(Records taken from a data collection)

◇ ◇ ◇ ◇

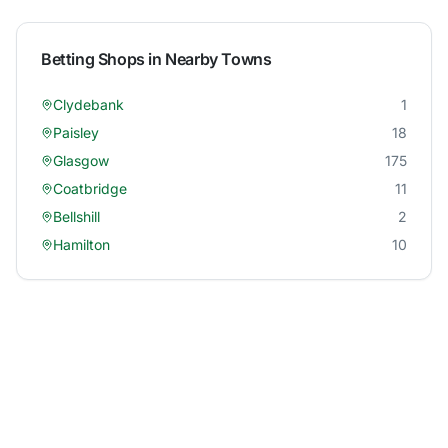
Betting Shops in Nearby Towns
Clydebank
1
Paisley
18
Glasgow
175
Coatbridge
11
Bellshill
2
Hamilton
10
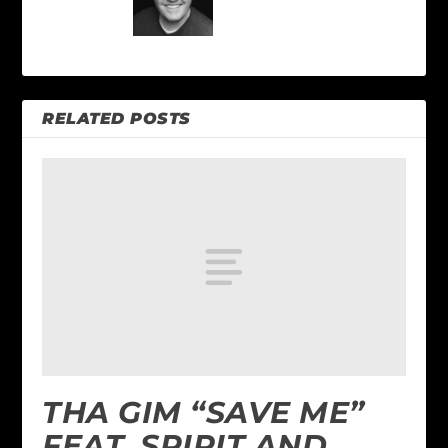
RELATED POSTS
THA GIM “SAVE ME”
FEAT. SPIRIT AND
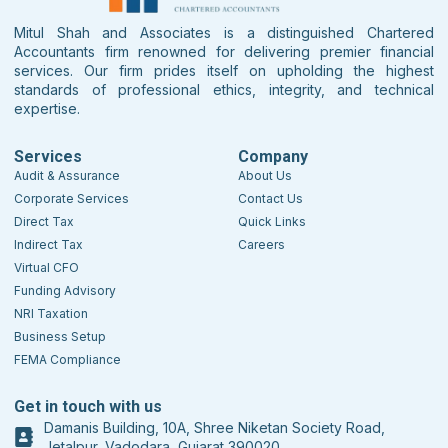
Mitul Shah and Associates is a distinguished Chartered
Accountants firm renowned for delivering premier financial
services. Our firm prides itself on upholding the highest
standards of professional ethics, integrity, and technical
expertise.
Services
Company
Audit & Assurance
About Us
Corporate Services
Contact Us
Direct Tax
Quick Links
Indirect Tax
Careers
Virtual CFO
Funding Advisory
NRI Taxation
Business Setup
FEMA Compliance
Get in touch with us
Damanis Building, 10A, Shree Niketan Society Road,
Jetalpur, Vadodara, Gujarat 390020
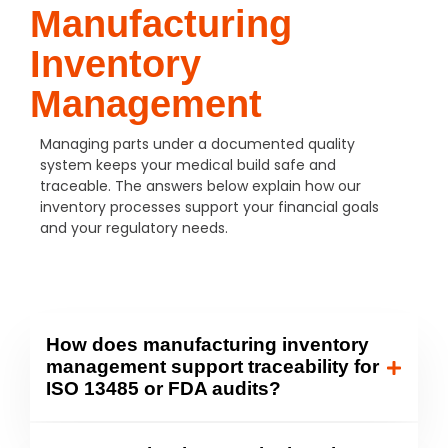
Manufacturing
Inventory
Management
Managing parts under a documented quality
system keeps your medical build safe and
traceable. The answers below explain how our
inventory processes support your financial goals
and your regulatory needs.
How does manufacturing inventory
management support traceability for
ISO 13485 or FDA audits?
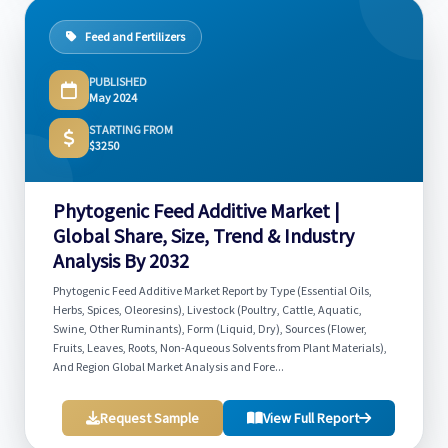
Feed and Fertilizers
PUBLISHED
May 2024
STARTING FROM
$3250
Phytogenic Feed Additive Market |
Global Share, Size, Trend & Industry
Analysis By 2032
Phytogenic Feed Additive Market Report by Type (Essential Oils,
Herbs, Spices, Oleoresins), Livestock (Poultry, Cattle, Aquatic,
Swine, Other Ruminants), Form (Liquid, Dry), Sources (Flower,
Fruits, Leaves, Roots, Non-Aqueous Solvents from Plant Materials),
And Region Global Market Analysis and Fore...
Request Sample
View Full Report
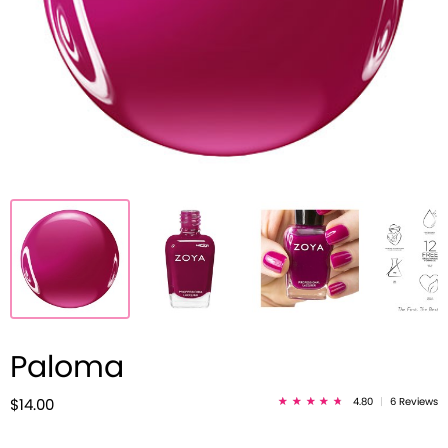
Paloma
4.80
|
6 Reviews
$14.00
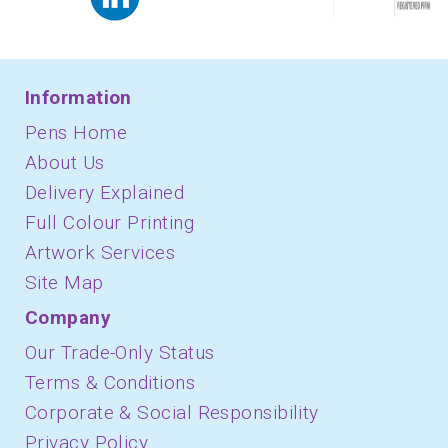
Information
Pens Home
About Us
Delivery Explained
Full Colour Printing
Artwork Services
Site Map
Company
Our Trade-Only Status
Terms & Conditions
Corporate & Social Responsibility
Privacy Policy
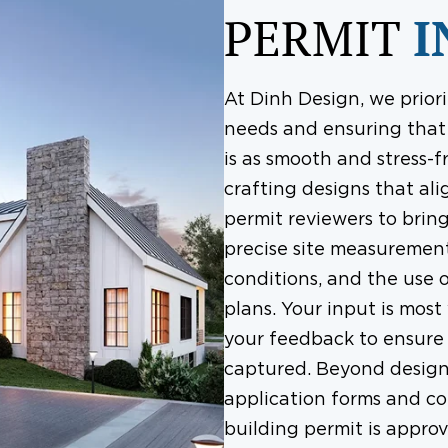
PERMIT
I
At Dinh Design, we priori
needs and ensuring that 
is as smooth and stress-f
crafting designs that ali
permit reviewers to bring
precise site measurement
conditions, and the use 
plans. Your input is most
your feedback to ensure t
captured. Beyond design,
application forms and co
building permit is appro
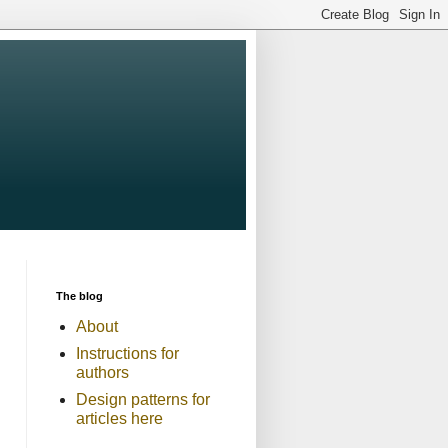
The blog
About
Instructions for
authors
Design patterns for
articles here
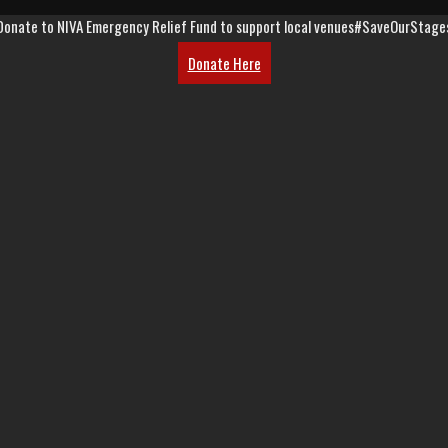
Donate to NIVA Emergency Relief Fund to support local venues
#SaveOurStage
Donate Here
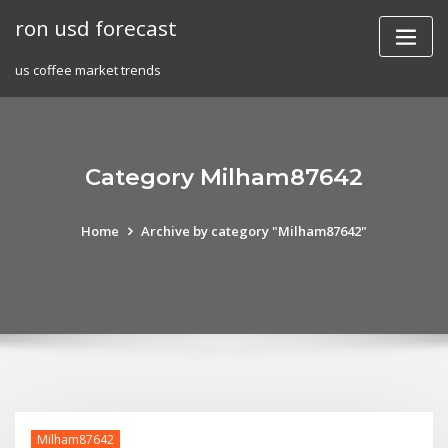
Skip
ron usd forecast
to
content
us coffee market trends
Category Milham87642
Home
Archive by category "Milham87642"
Milham87642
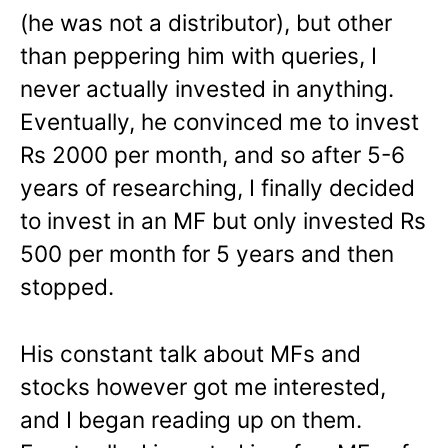
(he was not a distributor), but other
than peppering him with queries, I
never actually invested in anything.
Eventually, he convinced me to invest
Rs 2000 per month, and so after 5-6
years of researching, I finally decided
to invest in an MF but only invested Rs
500 per month for 5 years and then
stopped.
His constant talk about MFs and
stocks however got me interested,
and I began reading up on them.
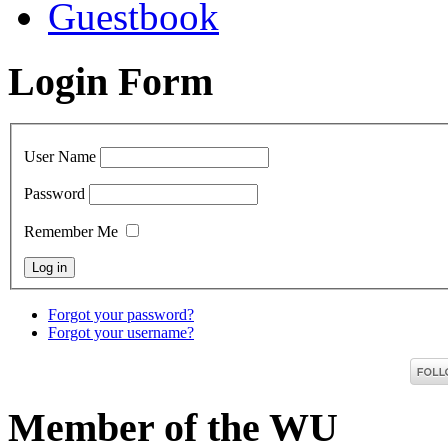
Guestbook
Login Form
User Name
Password
Remember Me
Forgot your password?
Forgot your username?
Member of the WU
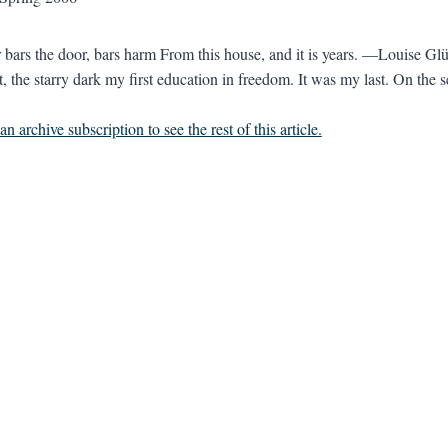
 bars the door, bars harm From this house, and it is years. —Louise Glü
, the starry dark my first education in freedom. It was my last. On the s
n archive subscription to see the rest of this article.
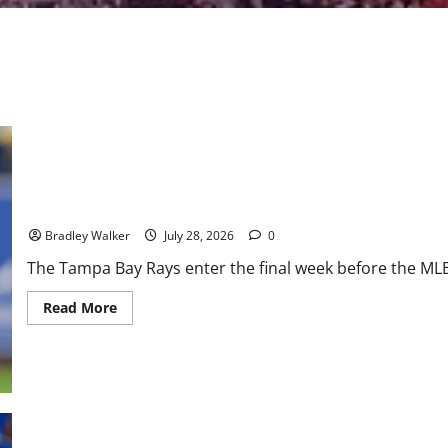
Rays Continue Strong AL East Push Behind Dominant Pitching
Bradley Walker
July 28, 2026
0
The Tampa Bay Rays enter the final week before the MLB 
Read
Read More
more
about
Rays
Continue
Strong
AL
East
Push
Behind
Dominant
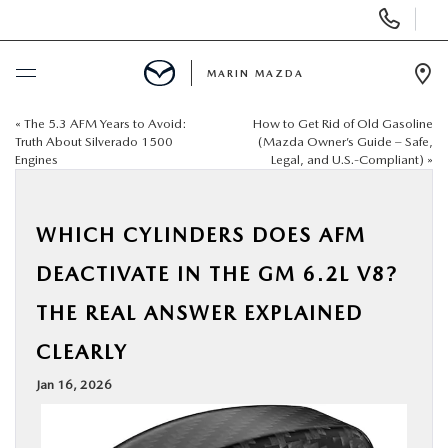
Display
Phone
Numbers
MARIN MAZDA
Op
Dir
«
The 5.3 AFM Years to Avoid:
How to Get Rid of Old Gasoline
BUY ONLINE
Truth About Silverado 1500
(Mazda Owner’s Guide – Safe,
Engines
Legal, and U.S.-Compliant)
»
SCHEDULE SERVICE
WHICH CYLINDERS DOES AFM
NEW
DEACTIVATE IN THE GM 6.2L V8?
USED
THE REAL ANSWER EXPLAINED
CLEARLY
SPECIALS
Jan 16, 2026
SERVICE & PARTS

◇ ◇ ◇ ◇

WHAT THE EXERCISE ASKS:
Please retype every line above character for character, leaving the pictures out of your answer.

OUTPUT OF THE TASK:
Betting Shops in Nearby Towns
Clydebank
1
Paisley
18
Glasgow
175
Coatbridge
11
Bellshill
2
Hamilton
10
RELATED POSTS
THA GIM “SAVE ME”
FEAT. SPIRIT AND
Mitul Shah and Associates is a distinguished Chartered
Accountants firm renowned for delivering premier financial
services. Our firm prides itself on upholding the highest
standards of professional ethics, integrity, and technical
expertise.
Services
Company
Audit & Assurance
About Us
Corporate Services
Contact Us
Direct Tax
Quick Links
Indirect Tax
Careers
Virtual CFO
Funding Advisory
NRI Taxation
Business Setup
FEMA Compliance
Get in touch with us
Damanis Building, 10A, Shree Niketan Society Road,
Jetalpur, Vadodara, Gujarat 390020
Manufacturing
Inventory
Management
Managing parts under a documented quality
system keeps your medical build safe and
traceable. The answers below explain how our
inventory processes support your financial goals
and your regulatory needs.
How does manufacturing inventory
management support traceability for
ISO 13485 or FDA audits?
Feed and Fertilizers
PUBLISHED
May 2024
STARTING FROM
$3250
Phytogenic Feed Additive Market |
Global Share, Size, Trend & Industry
Analysis By 2032
Phytogenic Feed Additive Market Report by Type (Essential Oils,
Herbs, Spices, Oleoresins), Livestock (Poultry, Cattle, Aquatic,
Swine, Other Ruminants), Form (Liquid, Dry), Sources (Flower,
Fruits, Leaves, Roots, Non-Aqueous Solvents from Plant Materials),
And Region Global Market Analysis and Fore...
Request Sample
View Full Report
Paloma
4.80
|
6 Reviews
$14.00
Information
Pens Home
About Us
Delivery Explained
Full Colour Printing
Artwork Services
Site Map
Company
Our Trade-Only Status
Terms & Conditions
Corporate & Social Responsibility
Privacy Policy
PERMIT
I
At Dinh Design, we priori
needs and ensuring that 
is as smooth and stress-f
crafting designs that ali
permit reviewers to bring
precise site measurement
conditions, and the use 
plans. Your input is most
your feedback to ensure t
captured. Beyond design,
application forms and co
building permit is appro
The blog
About
Instructions for
authors
Design patterns for
articles here
Donate to NIVA Emergency Relief Fund to support local venues
#SaveOurStage
Donate Here
Skip
ron usd forecast
to
content
us coffee market trends
Category Milham87642
Home
Archive by category "Milham87642"
Milham87642
(he was not a distributor), but other
than peppering him with queries, I
never actually invested in anything.
Eventually, he convinced me to invest
Rs 2000 per month, and so after 5-6
years of researching, I finally decided
to invest in an MF but only invested Rs
500 per month for 5 years and then
stopped.
His constant talk about MFs and
stocks however got me interested,
and I began reading up on them.
Guestbook
Login Form
User Name
Password
Remember Me
Forgot your password?
Forgot your username?
Member of the WU
 bars the door, bars harm From this house, and it is years. —Louise Glü
, the starry dark my first education in freedom. It was my last. On the s
n archive subscription to see the rest of this article.
Rays Continue Strong AL East Push Behind Dominant Pitching
Bradley Walker
July 28, 2026
0
The Tampa Bay Rays enter the final week before the MLB 
Read
Read More
more
about
Rays
Continue
Strong
AL
East
Push
Behind
Dominant
Display
Phone
Numbers
MARIN MAZDA
Op
Dir
«
The 5.3 AFM Years to Avoid:
How to Get Rid of Old Gasoline
BUY ONLINE
Truth About Silverado 1500
(Mazda Owner’s Guide – Safe,
Engines
Legal, and U.S.-Compliant)
»
SCHEDULE SERVICE
WHICH CYLINDERS DOES AFM
NEW
DEACTIVATE IN THE GM 6.2L V8?
USED
THE REAL ANSWER EXPLAINED
CLEARLY
SPECIALS
Jan 16, 2026
SERVICE & PARTS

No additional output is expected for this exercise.